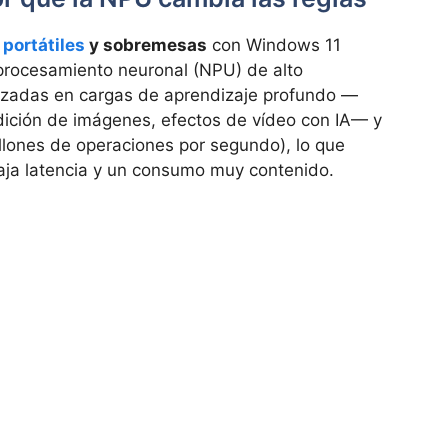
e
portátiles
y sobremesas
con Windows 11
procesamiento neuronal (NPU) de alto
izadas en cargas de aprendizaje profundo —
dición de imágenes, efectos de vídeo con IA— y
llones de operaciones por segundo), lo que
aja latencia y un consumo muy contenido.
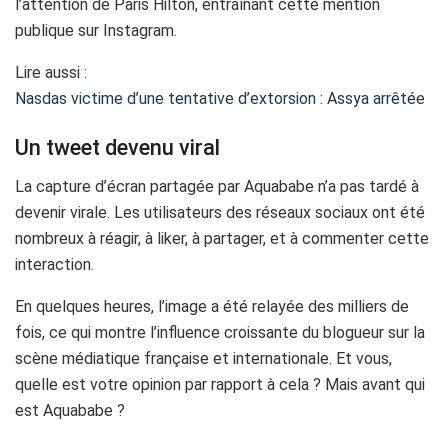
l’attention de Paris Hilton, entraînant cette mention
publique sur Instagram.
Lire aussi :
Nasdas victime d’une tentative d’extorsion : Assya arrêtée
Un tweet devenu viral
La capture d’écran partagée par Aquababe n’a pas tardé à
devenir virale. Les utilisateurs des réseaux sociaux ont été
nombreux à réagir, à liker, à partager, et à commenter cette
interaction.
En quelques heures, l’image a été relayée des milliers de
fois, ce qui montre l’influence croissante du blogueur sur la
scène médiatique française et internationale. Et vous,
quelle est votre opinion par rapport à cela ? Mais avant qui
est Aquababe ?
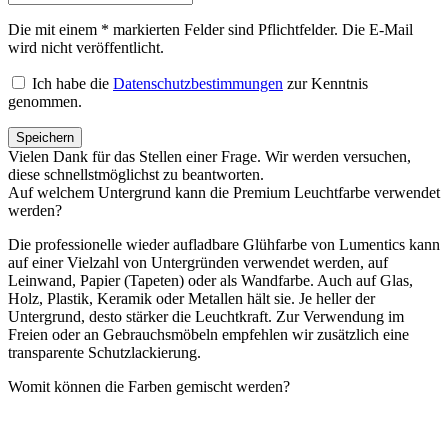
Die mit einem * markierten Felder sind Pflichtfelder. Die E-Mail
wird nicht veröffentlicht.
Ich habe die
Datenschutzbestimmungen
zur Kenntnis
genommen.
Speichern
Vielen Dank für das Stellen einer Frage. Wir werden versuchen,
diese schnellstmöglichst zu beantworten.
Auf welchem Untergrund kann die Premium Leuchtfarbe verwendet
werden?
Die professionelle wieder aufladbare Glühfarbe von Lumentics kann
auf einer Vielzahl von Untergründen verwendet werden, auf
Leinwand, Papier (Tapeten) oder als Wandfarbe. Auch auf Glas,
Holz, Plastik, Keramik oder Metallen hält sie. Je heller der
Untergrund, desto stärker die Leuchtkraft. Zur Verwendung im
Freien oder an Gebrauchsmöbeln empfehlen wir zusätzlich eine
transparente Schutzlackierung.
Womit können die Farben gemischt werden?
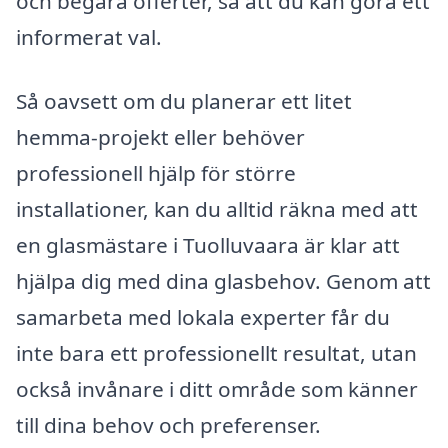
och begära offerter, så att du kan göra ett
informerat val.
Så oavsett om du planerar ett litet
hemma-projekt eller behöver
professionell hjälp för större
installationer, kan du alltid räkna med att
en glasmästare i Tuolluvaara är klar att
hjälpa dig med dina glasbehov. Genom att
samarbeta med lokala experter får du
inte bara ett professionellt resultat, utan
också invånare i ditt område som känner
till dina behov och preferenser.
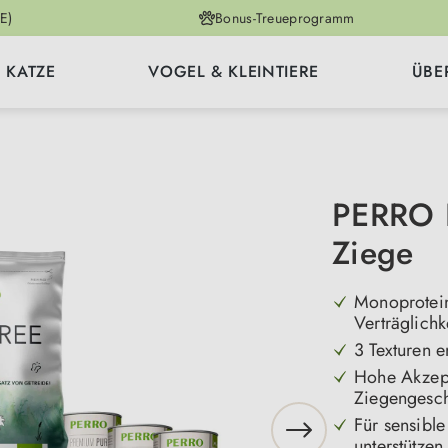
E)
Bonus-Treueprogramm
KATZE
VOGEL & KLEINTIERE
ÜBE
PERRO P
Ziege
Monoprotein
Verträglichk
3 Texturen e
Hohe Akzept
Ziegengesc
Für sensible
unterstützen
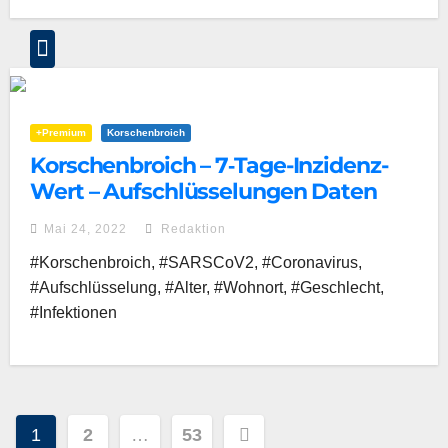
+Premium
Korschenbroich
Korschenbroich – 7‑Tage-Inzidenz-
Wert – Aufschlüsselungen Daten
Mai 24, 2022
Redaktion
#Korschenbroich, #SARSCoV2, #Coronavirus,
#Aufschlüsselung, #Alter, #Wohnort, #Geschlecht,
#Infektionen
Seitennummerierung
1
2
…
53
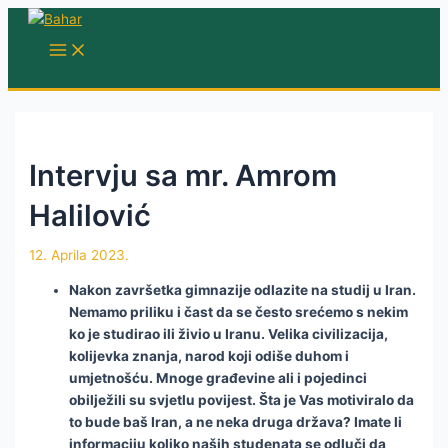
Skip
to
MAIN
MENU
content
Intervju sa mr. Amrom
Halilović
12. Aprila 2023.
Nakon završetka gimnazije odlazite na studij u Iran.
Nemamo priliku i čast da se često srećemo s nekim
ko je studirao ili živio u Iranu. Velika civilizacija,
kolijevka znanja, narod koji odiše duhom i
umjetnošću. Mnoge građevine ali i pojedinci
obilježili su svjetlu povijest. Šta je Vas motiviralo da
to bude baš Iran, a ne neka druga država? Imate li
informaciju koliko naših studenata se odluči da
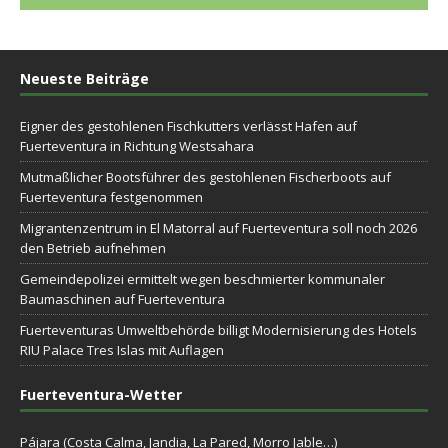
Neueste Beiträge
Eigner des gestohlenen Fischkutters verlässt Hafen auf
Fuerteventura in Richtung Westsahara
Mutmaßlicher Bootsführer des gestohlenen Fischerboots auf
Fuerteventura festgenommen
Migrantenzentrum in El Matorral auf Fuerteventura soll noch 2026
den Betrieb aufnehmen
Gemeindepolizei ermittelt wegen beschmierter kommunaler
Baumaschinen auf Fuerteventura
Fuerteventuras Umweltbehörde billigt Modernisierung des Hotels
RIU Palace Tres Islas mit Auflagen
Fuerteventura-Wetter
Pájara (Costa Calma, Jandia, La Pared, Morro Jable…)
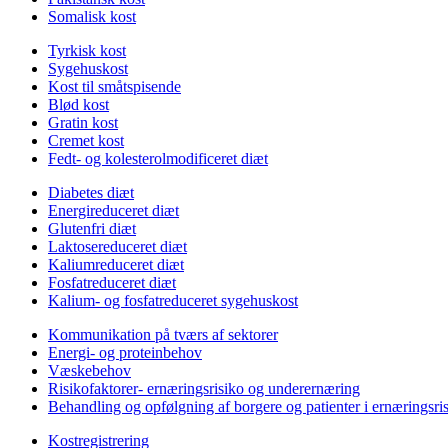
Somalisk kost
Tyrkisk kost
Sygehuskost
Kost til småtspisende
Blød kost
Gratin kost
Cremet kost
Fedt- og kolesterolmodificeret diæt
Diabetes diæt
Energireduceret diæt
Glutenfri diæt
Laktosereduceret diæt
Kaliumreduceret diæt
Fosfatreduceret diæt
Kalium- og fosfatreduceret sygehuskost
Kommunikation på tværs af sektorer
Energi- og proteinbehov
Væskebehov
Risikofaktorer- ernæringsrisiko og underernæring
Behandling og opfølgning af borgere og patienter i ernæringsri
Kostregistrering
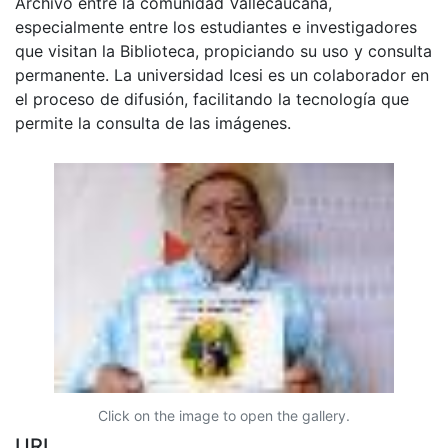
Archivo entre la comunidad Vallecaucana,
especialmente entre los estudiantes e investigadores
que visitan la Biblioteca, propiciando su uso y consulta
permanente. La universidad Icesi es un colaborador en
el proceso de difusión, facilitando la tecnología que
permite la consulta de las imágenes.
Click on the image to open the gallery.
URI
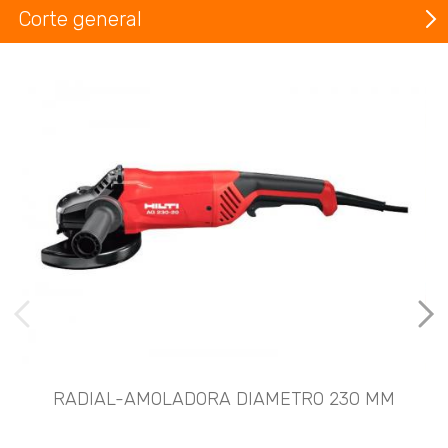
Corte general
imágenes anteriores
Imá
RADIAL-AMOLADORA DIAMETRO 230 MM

★ ★ ★ ★ ★

• [What is expected]
From the material above, retype precisely the lines between the line holding "publique sur Instagram." and the line holding "En quelques heures, l’image", inclusive, and nothing beyond them.

• [Answer box]
publique sur Instagram.
Lire aussi :
Nasdas victime d’une tentative d’extorsion : Assya arrêtée
Un tweet devenu viral
La capture d’écran partagée par Aquababe n’a pas tardé à
devenir virale. Les utilisateurs des réseaux sociaux ont été
nombreux à réagir, à liker, à partager, et à commenter cette
interaction.
En quelques heures, l’image a été relayée des milliers de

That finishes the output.